Multi-device with FS works with entry in fstab by FS uuid with PR I submitted and was merged (thanks Kent!)

There is still an issue where if all the block devices are not present at boot, the mount will fail even though in some cases you can bring the FS up with a subset of the disks in degraded mode, solutions to this are still in progress https://gist.github.com/holmanb/ebf26121194b787afeb713b3d95ce83e#support-multiple-device-degraded-mount-with-systemd Investigation on how btrfs accomplishes this would be good



Mount option for degraded

You can do a standard mount, which won’t mount if your FS is degraded mount /dev/sda /mnt

Mount in degraded mode, but your data is fully intact mount -o degraded /dev/sda /mnt

Mount in very degraded mode, where data is likely missing, and you are trying to recover as much as you can mount -o very_degraded /dev/sda /mnt



Automation

Currently much of the implementation is available in user space, you can even run bcachefs as FUSE (not tested), however there currently isn’t a high level API which provides functionality When asked about adding something like this as a rust crate, Kent responded, “a rust API would be wonderful”

The bcachefs command line is a combination of rust and C (lower levels)

Required action 1 = According to the bcachefs notes, what languages make up the bcachefs command line?
Required action 2 = Write the next few lines of the bcachefs notes, picking up after their final sentence.

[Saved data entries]

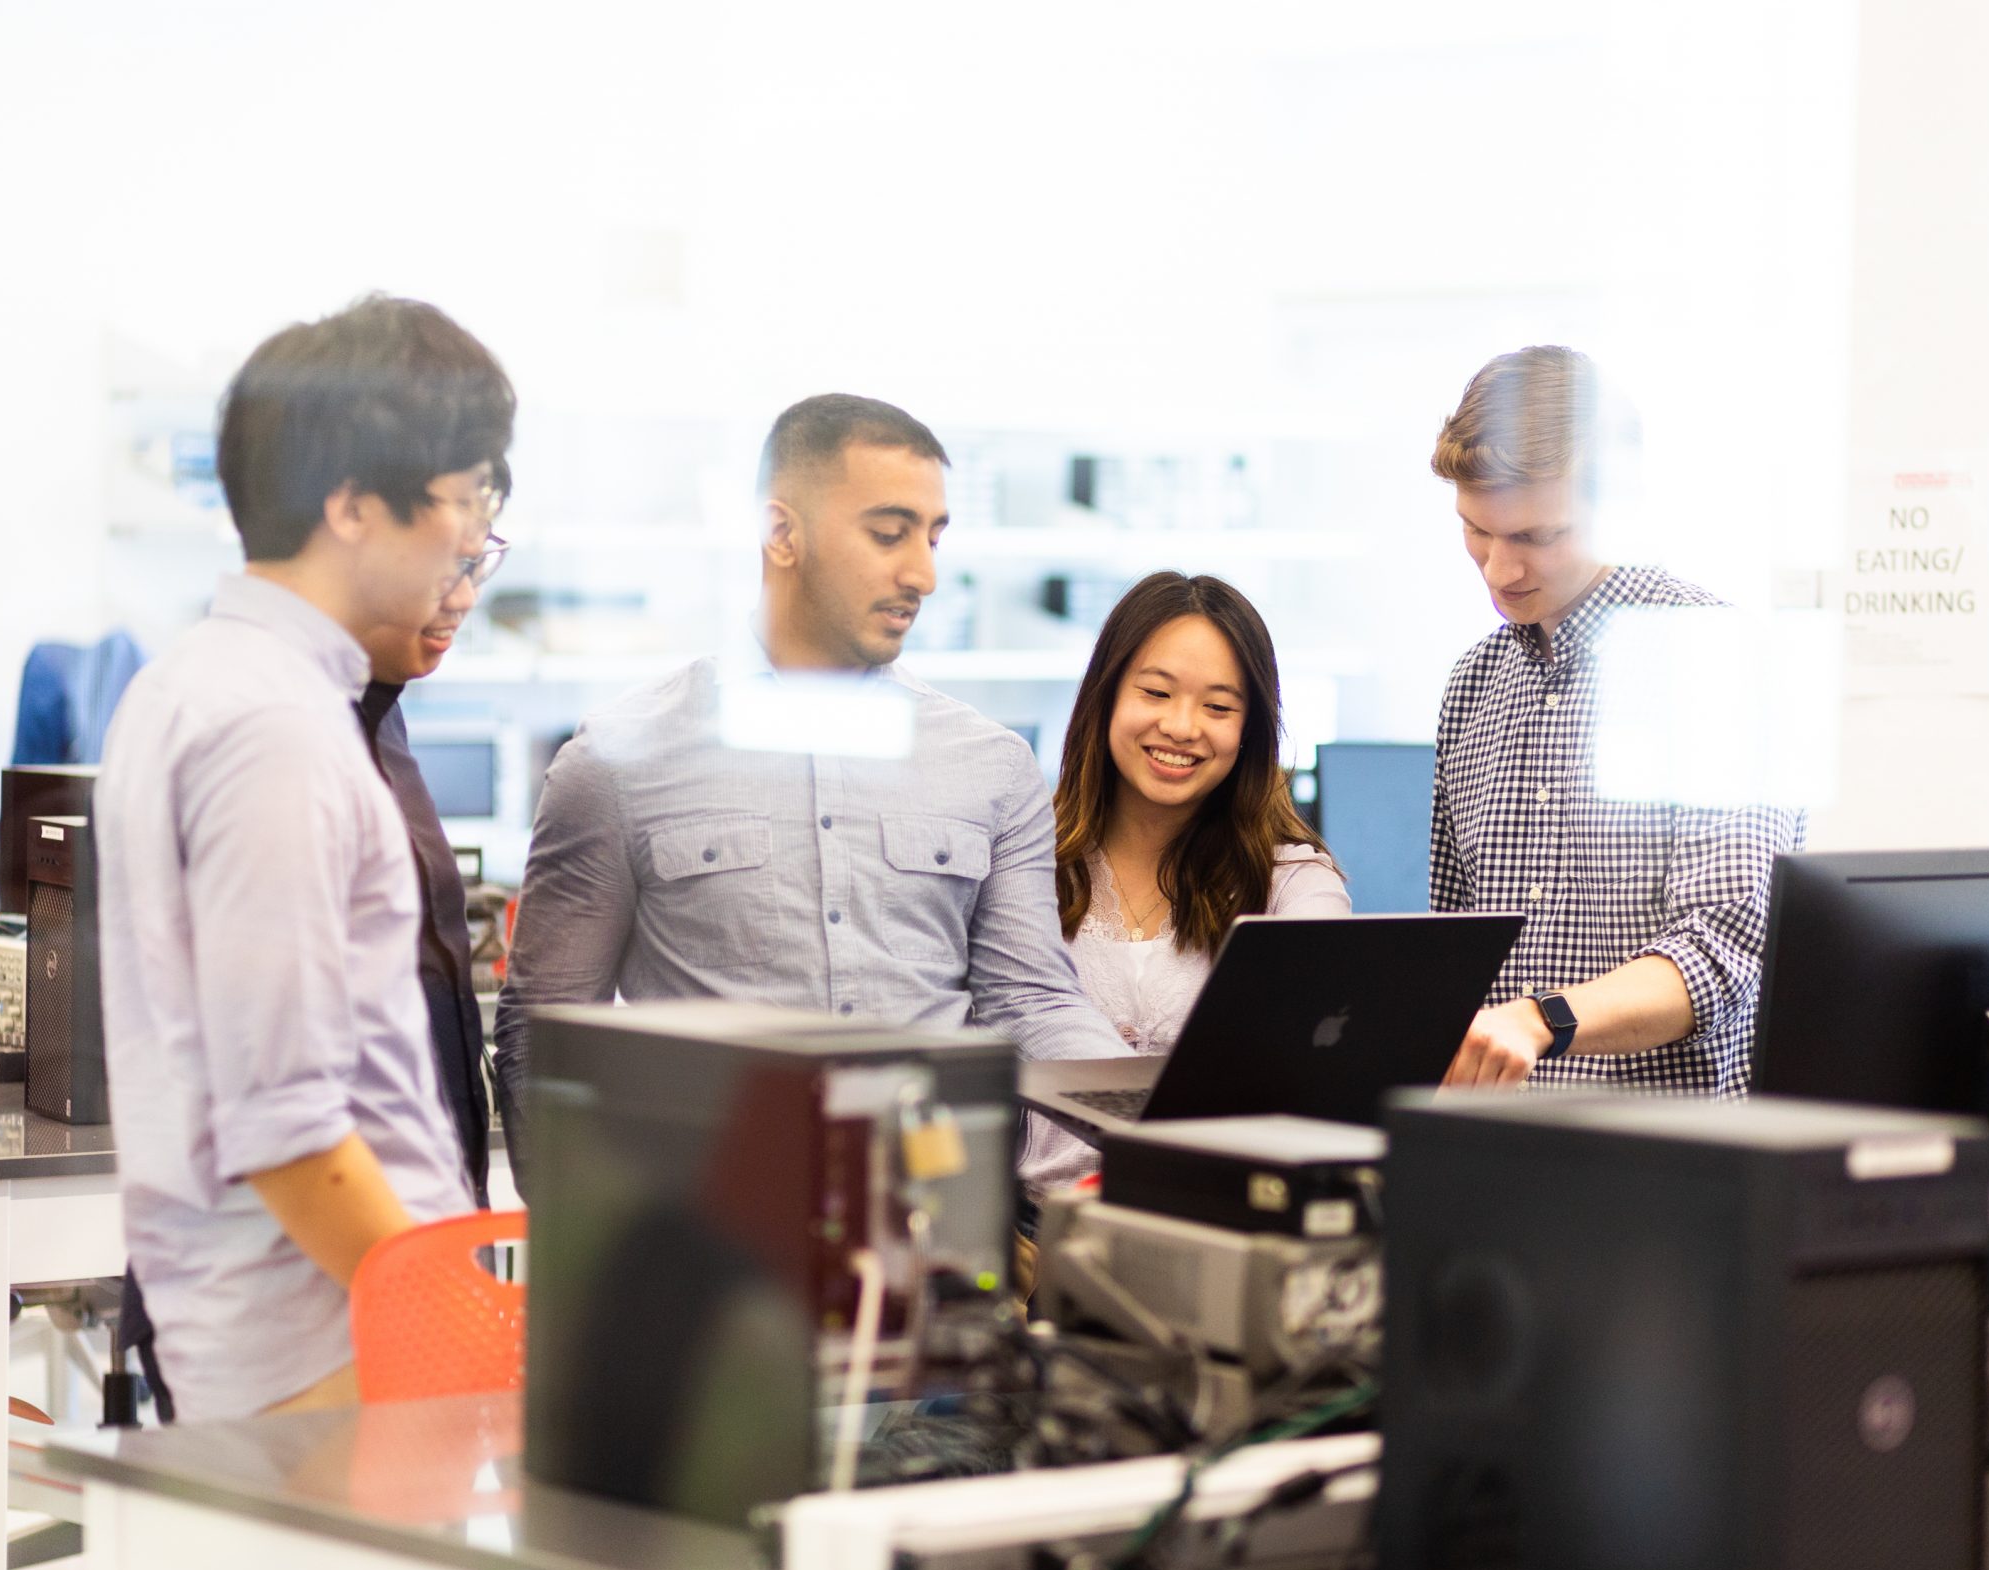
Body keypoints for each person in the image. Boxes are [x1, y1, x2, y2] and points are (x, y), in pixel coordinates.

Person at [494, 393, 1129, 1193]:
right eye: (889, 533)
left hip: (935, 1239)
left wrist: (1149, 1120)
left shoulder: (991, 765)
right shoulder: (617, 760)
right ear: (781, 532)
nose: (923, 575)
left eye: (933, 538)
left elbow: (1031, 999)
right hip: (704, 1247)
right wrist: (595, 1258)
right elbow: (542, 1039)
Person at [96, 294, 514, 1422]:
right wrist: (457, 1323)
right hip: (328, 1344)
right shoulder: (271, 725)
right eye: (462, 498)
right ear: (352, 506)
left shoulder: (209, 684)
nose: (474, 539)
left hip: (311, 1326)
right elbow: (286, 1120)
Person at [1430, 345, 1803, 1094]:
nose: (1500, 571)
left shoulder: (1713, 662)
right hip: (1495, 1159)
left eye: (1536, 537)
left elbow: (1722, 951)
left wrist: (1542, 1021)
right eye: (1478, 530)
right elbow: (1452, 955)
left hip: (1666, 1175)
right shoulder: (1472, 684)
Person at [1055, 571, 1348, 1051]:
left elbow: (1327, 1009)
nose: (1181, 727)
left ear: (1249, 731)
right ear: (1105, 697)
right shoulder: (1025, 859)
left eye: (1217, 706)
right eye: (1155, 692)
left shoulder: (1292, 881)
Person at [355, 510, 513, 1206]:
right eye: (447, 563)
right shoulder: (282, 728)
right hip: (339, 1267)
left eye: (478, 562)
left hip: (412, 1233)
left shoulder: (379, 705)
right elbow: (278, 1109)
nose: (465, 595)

Written response 1 = A combination of Rust and C, with C used for the lower levels.

Written response 2 =
IOCTL interface

sysfs, debugfs interfaces

Today, automation would mainly revolve around fork & exec command line tool or sysfs interface

sysfs interface

Many options can be changed after a FS has been formatted. These configuration options are available in sysfs and will be persistently changed in the superblock, see: /sys/fs/bcachefs/UUID/options/

Time statistics, tracks latency and frequency of various things:

Other values for Internals/data structure values Tests, unit and performance of low level btree operations (optionally compiled in)

From an automation standpoint, it might be easier to use some of these instead of forking & execing the command line to make simple FS changes after it has been created

debugfs interface

/sys/kernel/debug/bcachefs/<FS UUID>

Many things under this directory, I haven’t found complete documentation for them yet, would likely need to examine code.

Information about a FS (root privs. not needed)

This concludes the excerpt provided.